* **Your goal**: Copy every line from the data below in which the string "COVID" can be found.

* **Saved entries**:
BEGIN
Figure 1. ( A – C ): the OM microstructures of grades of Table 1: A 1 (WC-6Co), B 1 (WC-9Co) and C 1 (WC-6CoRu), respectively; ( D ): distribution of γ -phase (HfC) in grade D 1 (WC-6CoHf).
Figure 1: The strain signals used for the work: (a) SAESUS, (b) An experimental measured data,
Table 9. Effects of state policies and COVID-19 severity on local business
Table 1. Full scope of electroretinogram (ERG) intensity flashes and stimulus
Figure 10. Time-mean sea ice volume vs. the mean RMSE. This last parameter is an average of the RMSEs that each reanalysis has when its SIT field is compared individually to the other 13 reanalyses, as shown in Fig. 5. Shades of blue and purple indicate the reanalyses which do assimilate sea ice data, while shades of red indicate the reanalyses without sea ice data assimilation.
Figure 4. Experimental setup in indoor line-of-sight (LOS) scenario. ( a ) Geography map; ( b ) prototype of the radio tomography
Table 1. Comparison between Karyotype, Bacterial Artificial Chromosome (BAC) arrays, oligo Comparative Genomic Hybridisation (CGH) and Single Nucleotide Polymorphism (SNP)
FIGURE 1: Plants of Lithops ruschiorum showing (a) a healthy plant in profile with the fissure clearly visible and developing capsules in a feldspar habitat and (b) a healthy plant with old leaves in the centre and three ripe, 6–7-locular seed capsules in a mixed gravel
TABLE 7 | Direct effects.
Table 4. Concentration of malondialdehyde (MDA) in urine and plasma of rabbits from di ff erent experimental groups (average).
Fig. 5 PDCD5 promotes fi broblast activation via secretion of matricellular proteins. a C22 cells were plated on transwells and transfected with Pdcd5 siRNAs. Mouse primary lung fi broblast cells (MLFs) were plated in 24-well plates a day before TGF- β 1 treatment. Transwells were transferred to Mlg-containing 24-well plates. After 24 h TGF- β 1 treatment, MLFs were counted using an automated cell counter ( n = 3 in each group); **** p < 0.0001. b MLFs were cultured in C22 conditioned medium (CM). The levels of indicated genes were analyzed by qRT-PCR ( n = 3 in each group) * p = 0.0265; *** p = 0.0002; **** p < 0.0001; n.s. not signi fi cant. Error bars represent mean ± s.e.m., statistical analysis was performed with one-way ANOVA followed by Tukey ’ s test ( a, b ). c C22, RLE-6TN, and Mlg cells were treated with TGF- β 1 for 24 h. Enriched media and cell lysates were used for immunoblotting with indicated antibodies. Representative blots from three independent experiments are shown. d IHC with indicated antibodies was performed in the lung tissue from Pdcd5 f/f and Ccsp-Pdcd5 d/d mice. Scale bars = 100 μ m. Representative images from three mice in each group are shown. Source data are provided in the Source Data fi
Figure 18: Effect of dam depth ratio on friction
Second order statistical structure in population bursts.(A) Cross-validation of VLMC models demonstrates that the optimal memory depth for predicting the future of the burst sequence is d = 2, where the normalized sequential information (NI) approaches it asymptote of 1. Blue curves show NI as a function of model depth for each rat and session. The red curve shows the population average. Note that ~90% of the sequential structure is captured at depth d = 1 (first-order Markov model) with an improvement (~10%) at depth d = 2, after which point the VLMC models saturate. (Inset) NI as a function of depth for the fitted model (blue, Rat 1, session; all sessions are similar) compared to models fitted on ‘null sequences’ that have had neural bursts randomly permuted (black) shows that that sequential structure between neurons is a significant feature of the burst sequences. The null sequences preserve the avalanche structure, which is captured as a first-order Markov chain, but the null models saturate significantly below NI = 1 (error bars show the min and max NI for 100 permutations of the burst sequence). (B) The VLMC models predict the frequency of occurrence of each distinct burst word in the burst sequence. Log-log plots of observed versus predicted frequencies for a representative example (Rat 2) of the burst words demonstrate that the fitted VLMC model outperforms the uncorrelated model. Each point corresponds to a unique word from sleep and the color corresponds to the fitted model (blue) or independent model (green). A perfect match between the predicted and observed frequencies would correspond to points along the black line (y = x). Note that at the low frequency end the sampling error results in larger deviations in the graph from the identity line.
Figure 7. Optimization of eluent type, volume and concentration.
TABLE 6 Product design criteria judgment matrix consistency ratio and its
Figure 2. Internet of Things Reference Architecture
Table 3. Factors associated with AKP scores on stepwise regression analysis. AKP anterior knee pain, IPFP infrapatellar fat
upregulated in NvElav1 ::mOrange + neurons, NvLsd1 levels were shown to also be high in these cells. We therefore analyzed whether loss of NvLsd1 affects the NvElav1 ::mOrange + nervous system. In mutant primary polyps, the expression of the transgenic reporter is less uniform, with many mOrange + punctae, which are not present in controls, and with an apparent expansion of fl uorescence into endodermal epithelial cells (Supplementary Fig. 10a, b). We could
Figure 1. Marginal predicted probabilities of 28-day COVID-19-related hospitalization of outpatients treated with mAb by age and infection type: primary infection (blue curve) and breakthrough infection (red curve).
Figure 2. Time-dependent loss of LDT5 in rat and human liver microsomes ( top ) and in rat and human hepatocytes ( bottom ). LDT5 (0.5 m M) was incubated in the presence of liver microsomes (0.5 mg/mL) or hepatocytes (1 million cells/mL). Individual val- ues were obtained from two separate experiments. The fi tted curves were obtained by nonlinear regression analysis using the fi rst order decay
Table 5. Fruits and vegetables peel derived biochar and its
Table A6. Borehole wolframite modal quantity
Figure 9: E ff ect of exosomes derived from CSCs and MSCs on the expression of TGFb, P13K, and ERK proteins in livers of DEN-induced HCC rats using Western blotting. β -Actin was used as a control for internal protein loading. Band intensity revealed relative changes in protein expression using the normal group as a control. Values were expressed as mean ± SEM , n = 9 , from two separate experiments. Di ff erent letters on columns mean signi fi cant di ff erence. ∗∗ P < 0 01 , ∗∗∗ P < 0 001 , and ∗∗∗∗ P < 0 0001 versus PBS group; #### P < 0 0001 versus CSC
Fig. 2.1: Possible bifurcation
END
* **Exercise response**:
Table 9. Effects of state policies and COVID-19 severity on local business
Figure 1. Marginal predicted probabilities of 28-day COVID-19-related hospitalization of outpatients treated with mAb by age and infection type: primary infection (blue curve) and breakthrough infection (red curve).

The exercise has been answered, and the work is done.